Trust in the ones that tell you what you need to hear so that you can get better.
Well, then we must learn a very simple but yet complex, lesson. There are personal truths, there are black and white truths and there are life altering truths. Truth is relative to the situation in which we find ourselves. Not every truth has an opposing falsehood. Some truths are simply that - true.
Belief systems are personal truths. What I believe to be truth IS truth - for me. You may believe something completely opposite from me and you are neither right nor wrong and neither am I. What we are is right for ourselves. I have absolutely no right to tell you that your truths are wrong. No right to look you in the eye and say that your truth and your beliefs are invalid because they are not mine. Nor do you have the right to say that to me.
Lies that get spun for a myriad of reasons to be sure, but wrong nonetheless.
Often the black and white truths can lead to life altering truths, more so when they have been covered up by lies and falsehoods for a period of time. The truth can set you free in a more literal sense. Once upon a time before I was born, a lie was conceived to cover a truth about who my father really was. Years later when the truth eventually came to light, as it always seems to, life were completely altered for me. A friend of mine is also facing a life altering truth when he found out about his wife of fifteen years has been having an affair. Black and white truths are subject to manipulation, to cover-ups and for all the wrong reasons. Usually to save someone else problems, heartache or keep themselves from getting into trouble.
I have zero tolerance for liars.
Which leads me to my next thought, the lies we tell ourselves.
Kind of a fake it til you make it idea that just never seems to work.
What is something you lie to yourself about? You have to know that you are doing it on some level. Do you think that if you tell yourself a lie long enough that it will become the truth eventually? It just doesn't work. You will never be the "I'm fine", unless you do something real and tangible to get there. Not seeing something for what it is, really is, is only delaying the inevitable. Lying to yourself that you are happy and fulfilled, does not make it so. Lying to yourself that you will get to the gym tomorrow, won't actually get you to the gym. Lying to yourself that you have absolutely dealt with something and have moved on, doesn't make it true. It is means that you have succeeded in lying to yourself.

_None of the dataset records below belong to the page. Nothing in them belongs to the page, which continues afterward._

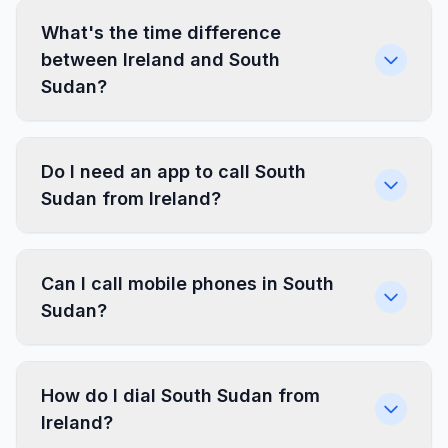
What's the time difference
between Ireland and South
Sudan?
Do I need an app to call South
Sudan from Ireland?
Can I call mobile phones in South
Sudan?
How do I dial South Sudan from
Ireland?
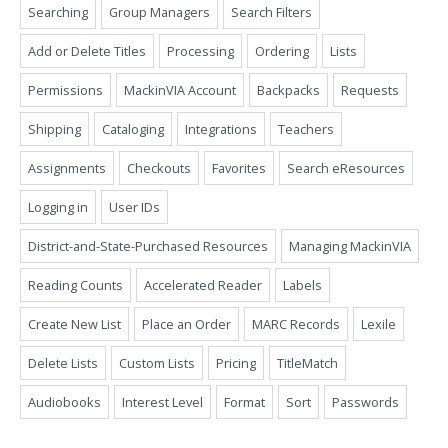
Searching
Group Managers
Search Filters
Add or Delete Titles
Processing
Ordering
Lists
Permissions
MackinVIA Account
Backpacks
Requests
Shipping
Cataloging
Integrations
Teachers
Assignments
Checkouts
Favorites
Search eResources
Logging in
User IDs
District-and-State-Purchased Resources
Managing MackinVIA
Reading Counts
Accelerated Reader
Labels
Create New List
Place an Order
MARC Records
Lexile
Delete Lists
Custom Lists
Pricing
TitleMatch
Audiobooks
Interest Level
Format
Sort
Passwords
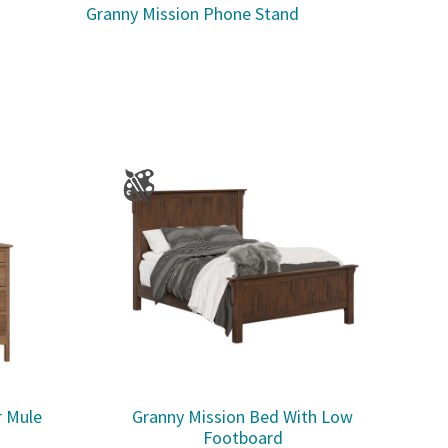
Granny Mission Phone Stand
r Mule
Granny Mission Bed With Low
Footboard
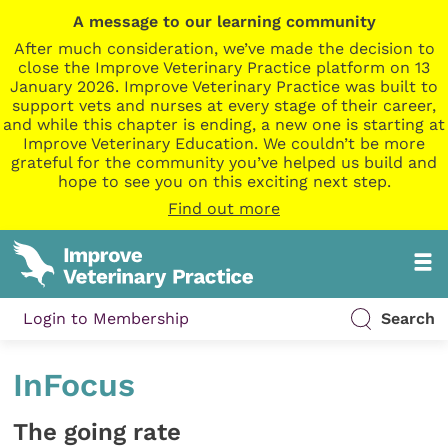
A message to our learning community
After much consideration, we’ve made the decision to
close the Improve Veterinary Practice platform on 13
January 2026. Improve Veterinary Practice was built to
support vets and nurses at every stage of their career,
and while this chapter is ending, a new one is starting at
Improve Veterinary Education. We couldn’t be more
grateful for the community you’ve helped us build and
hope to see you on this exciting next step.
Find out more
Login to Membership
Search
InFocus
The going rate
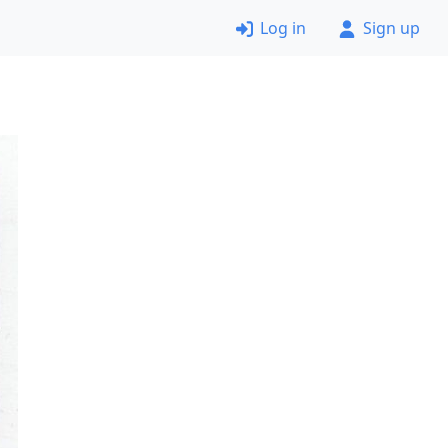
Log in
Sign up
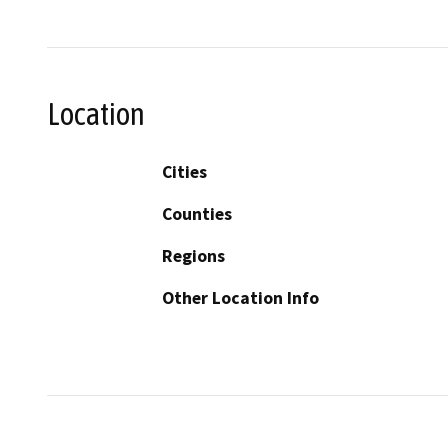
Location
Cities
Counties
Regions
Other Location Info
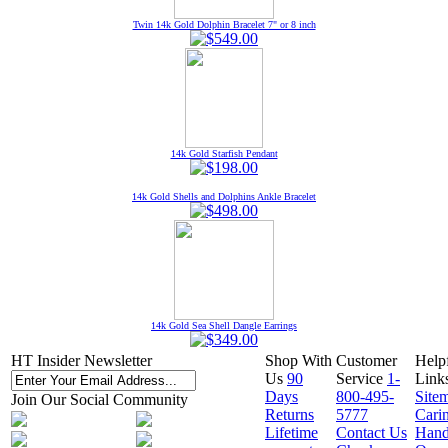
Twin 14k Gold Dolphin Bracelet 7" or 8 inch
14k Gold Starfish Pendant
14k Gold Shells and Dolphins Ankle Bracelet
14k Gold Sea Shell Dangle Earrings
HT Insider Newsletter
Shop With
Customer
Help
Us
90
Service
1-
Link
Days
800-495-
Site
Join Our Social Community
Returns
5777
Cari
Lifetime
Contact Us
Hand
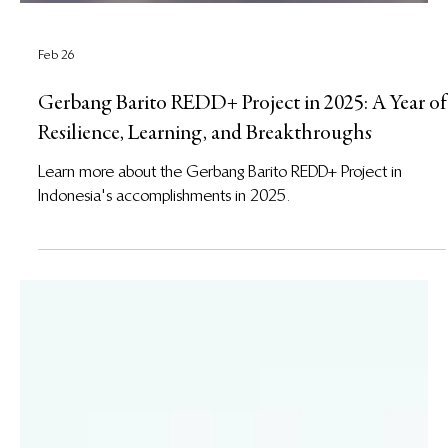
Feb 26
Gerbang Barito REDD+ Project in 2025: A Year of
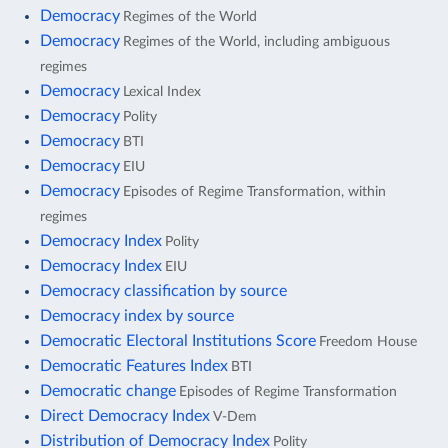
Democracy
Regimes of the World
Democracy
Regimes of the World, including ambiguous
regimes
Democracy
Lexical Index
Democracy
Polity
Democracy
BTI
Democracy
EIU
Democracy
Episodes of Regime Transformation, within
regimes
Democracy Index
Polity
Democracy Index
EIU
Democracy classification by source
Democracy index by source
Democratic Electoral Institutions Score
Freedom House
Democratic Features Index
BTI
Democratic change
Episodes of Regime Transformation
Direct Democracy Index
V-Dem
Distribution of Democracy Index
Polity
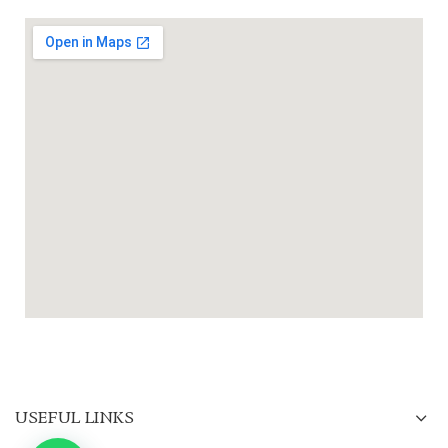
USEFUL LINKS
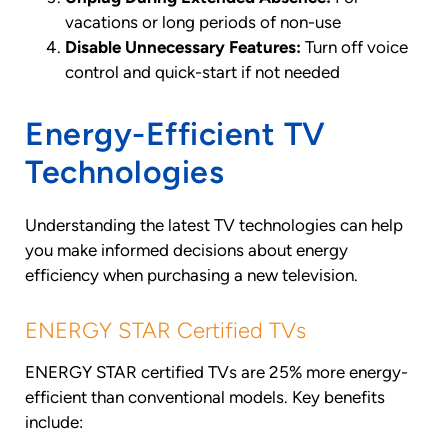
vacations or long periods of non-use
Disable Unnecessary Features:
Turn off voice
control and quick-start if not needed
Energy-Efficient TV
Technologies
Understanding the latest TV technologies can help
you make informed decisions about energy
efficiency when purchasing a new television.
ENERGY STAR Certified TVs
ENERGY STAR certified TVs are 25% more energy-
efficient than conventional models. Key benefits
include:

I have a great friend that has no problem putting in my place and calling me out when I need it. When he thinks that I am not being totally truthful with myself, he will say so. We were having one of those late night, existential conversations a few weeks ago and I will never forget the look on his face when he looked at me square in the eye and said three little words to me; "You're not fine." We had been talking about everything that had happened in the past five years or so, and I was saying how I was worried about the effects it had on another person. I kept saying that I was fine with things, that I made peace and had moved on. He didn't buy it. Thing is, I really didn't buy it either but had been trying to convince myself otherwise. There are some things that I have dealt with and moved on from. That I am totally ok with. But there are a few that I am not and I need to be honest with myself about them. I do not do weakness well and I refuse to let anything knock me down for long. But, I need to give myself time to heal with some other things that have happened. I need to remember that - I am human.
Lying to yourself solves absolutely nothing. You owe yourself the truth every single moment of every single day. Sure, the truth sometimes hurts. But lies upon lies until you can't even remember the truth - hurts even more. You can’t work on getting better, stronger or over something, if you lie about it even existing. Live honestly with yourself. You have to trust yourself and accept nothing less from the people in your life. Remember that some people will tell you what you want to hear, so that they can feel better. Trust in the ones that tell you what you need to hear, so that you can get better.